It’s 5:30 p.m. on a sunny Saturday and the first masked guests start to gather in the small gated park on Smetanovo nábřeží, in the very heart of Prague. After a while, a crowd of costumed people appears.
A flower girl gives flowers to everyone, an angel sways through the crowd, and other bizarre figures silently seduce the masked guests. The Czech national anthem is sung, followed by a dance. Suddenly, a tall man in top hat and cloak gathers everyone together. People who didn’t know each other several minutes ago start walking through the park to a secret place to see a still undisclosed film.
The crowd is participating in Cinema Royal, a secret screening project founded by an anonymous Prague-based team of cinema enthusiasts. The idea came from a similar project launched in 2007 in London under the name Secret Cinema. Since then, it has spread across the UK and US to the rest of the world.
“The main concept is to pull the audience into the atmosphere of the film. Watching films in the cinema is becoming monotonous, but to actually go someplace where the viewer can become part of the film and stay in its atmosphere for the rest of the night, that’s different,” says the Phantom, one of the anonymous organizers.
The element of secrecy also plays its important role — all of the key information about the screening is concealed until the last moment.
Potential audience members must register on a website or through a social networking site Facebook.
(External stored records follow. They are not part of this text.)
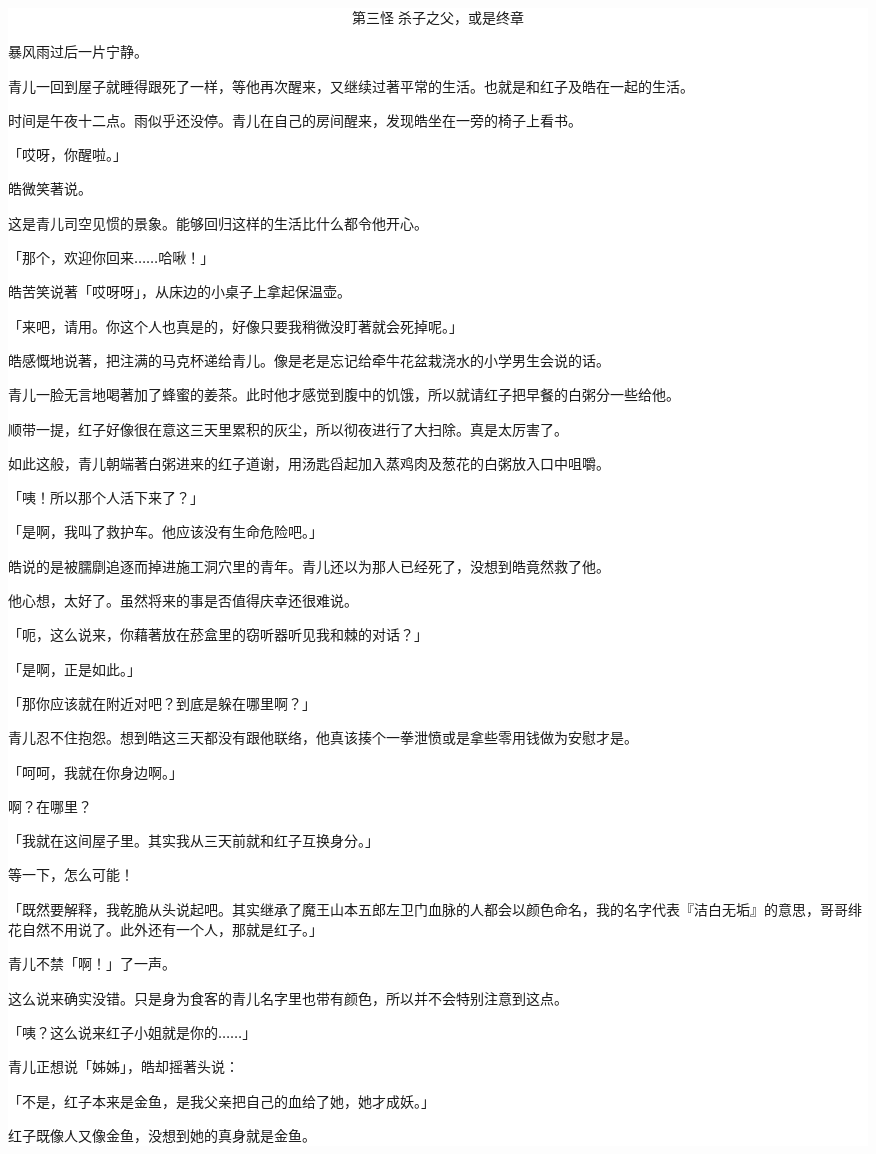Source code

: <p align="center">第三怪 杀子之父，或是终章</p>

暴风雨过后一片宁静。

青儿一回到屋子就睡得跟死了一样，等他再次醒来，又继续过著平常的生活。也就是和红子及皓在一起的生活。

时间是午夜十二点。雨似乎还没停。青儿在自己的房间醒来，发现皓坐在一旁的椅子上看书。

「哎呀，你醒啦。」

皓微笑著说。

这是青儿司空见惯的景象。能够回归这样的生活比什么都令他开心。

「那个，欢迎你回来……哈啾！」

皓苦笑说著「哎呀呀」，从床边的小桌子上拿起保温壶。

「来吧，请用。你这个人也真是的，好像只要我稍微没盯著就会死掉呢。」

皓感慨地说著，把注满的马克杯递给青儿。像是老是忘记给牵牛花盆栽浇水的小学男生会说的话。

青儿一脸无言地喝著加了蜂蜜的姜茶。此时他才感觉到腹中的饥饿，所以就请红子把早餐的白粥分一些给他。

顺带一提，红子好像很在意这三天里累积的灰尘，所以彻夜进行了大扫除。真是太厉害了。

如此这般，青儿朝端著白粥进来的红子道谢，用汤匙舀起加入蒸鸡肉及葱花的白粥放入口中咀嚼。

「咦！所以那个人活下来了？」

「是啊，我叫了救护车。他应该没有生命危险吧。」

皓说的是被臑劘追逐而掉进施工洞穴里的青年。青儿还以为那人已经死了，没想到皓竟然救了他。

他心想，太好了。虽然将来的事是否值得庆幸还很难说。

「呃，这么说来，你藉著放在菸盒里的窃听器听见我和棘的对话？」

「是啊，正是如此。」

「那你应该就在附近对吧？到底是躲在哪里啊？」

青儿忍不住抱怨。想到皓这三天都没有跟他联络，他真该揍个一拳泄愤或是拿些零用钱做为安慰才是。

「呵呵，我就在你身边啊。」

啊？在哪里？

「我就在这间屋子里。其实我从三天前就和红子互换身分。」

等一下，怎么可能！

「既然要解释，我乾脆从头说起吧。其实继承了魔王山本五郎左卫门血脉的人都会以颜色命名，我的名字代表『洁白无垢』的意思，哥哥绯花自然不用说了。此外还有一个人，那就是红子。」

青儿不禁「啊！」了一声。

这么说来确实没错。只是身为食客的青儿名字里也带有颜色，所以并不会特别注意到这点。

「咦？这么说来红子小姐就是你的……」

青儿正想说「姊姊」，皓却摇著头说：

「不是，红子本来是金鱼，是我父亲把自己的血给了她，她才成妖。」

红子既像人又像金鱼，没想到她的真身就是金鱼。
Then, one day, members get an e-mail like this: “Sincerest greetings. It’s been two months since we last met. I'm writing to you again because I’ve been waiting for your reply ever since. I look more and more pitiful. I know this is love. I regret every moment I can’t stand by your side. I have adored you from the first day we met. I despise everyone else. Your existence is everything to me.”
Upon confirming your attendance, you get redirected to a page telling you where to buy a ticket. This time, it comes with a mask and directions to meet at the fountain at Smetanovo nábřeží.
“We want to give the people at least a hint of what the topic is, so they have a chance to participate. If they dress up for the occasion that also adds to the atmosphere of the evening,” Phantom said.
Location, location, location
The first Cinema Royal took place on May 25, 2010 at the former headquarters of communist newspaper Rudé právo and screened the 1987 Czechoslovak film “Bony a klid,” about an underground group illegally trading foreign currency and vouchers for Western goods. Actors dressed up as Czechoslovak policemen shouting socialist slogans before the screening.
Quentin Tarantino’s “Reservoir Dogs” was the second screening in September last year. Fans were lured to the old Walter Motors factory in the Jinonice district. After a five-month gap, an e-mail announced what seemed like a horror-style meeting at Nové Butovice, where actors chased the crowd to a closed floor of a shopping center to see the mall-themed zombie film “Dawn of the Dead.”
“To find the right place is always the hardest part,” said another team member who is a fundraiser, producer, and planner. “My colleagues, who are closer to film than I am, then pick the right one to be shown.” Actors, art decoration, chair elevation, technical equipment, bartenders and so on also need to be organized. ‘We wanted to cool it a bit this time, so we picked a location and film that would appeal to wider range of our audience.’Each member of the core team of six has an area of specialization. A list of possible locations exists, updated regularly with interesting places, but organizers declined to discuss any specific details. “We want to keep showing genre films in the future, usually these are in the original language with Czech subtitles,” the Phantom said.
According to his colleague, the aim of the most recent location and film was to show that the format is flexible. “We wanted to cool it a bit this time, so we picked a location and film that would appeal to a wider range of our audience. Though we know that our audience will mostly still be younger people who are not afraid to risk paying [for a surprise] and have fun dressing up for the occasion, we’d still like the screenings to vary, we don’t want people to say, yeah, they’ll chase us around again to some place and become predictable,” he said.
When the masked guests and their mysterious guides reach the entrance to the garages of the New Stage of the National Theater, a descent underground begins. Deep in the fourth floor below the ground, a cinema is set up, dividing the audience in two groups sitting back to back to each other.
Here, three groups of 150 people each (due to the small space, three separate performances were scheduled for the night) will be shown the 1925 silent film “The Phantom of the Opera,” accompanied by electrical sounds by the musician that calls himself the Autumnist.
To fill in the time between the early screenings and the party that will take place at the New Stage’s top floor, beginning at 10 p.m. and lasting till the early morning hours, the National Theater offered a guided tour of the building to Cinema Royal guests, who will definitely not forget this experience — not until they receive a mysterious e-mail asking them to prepare for another royal screening experience.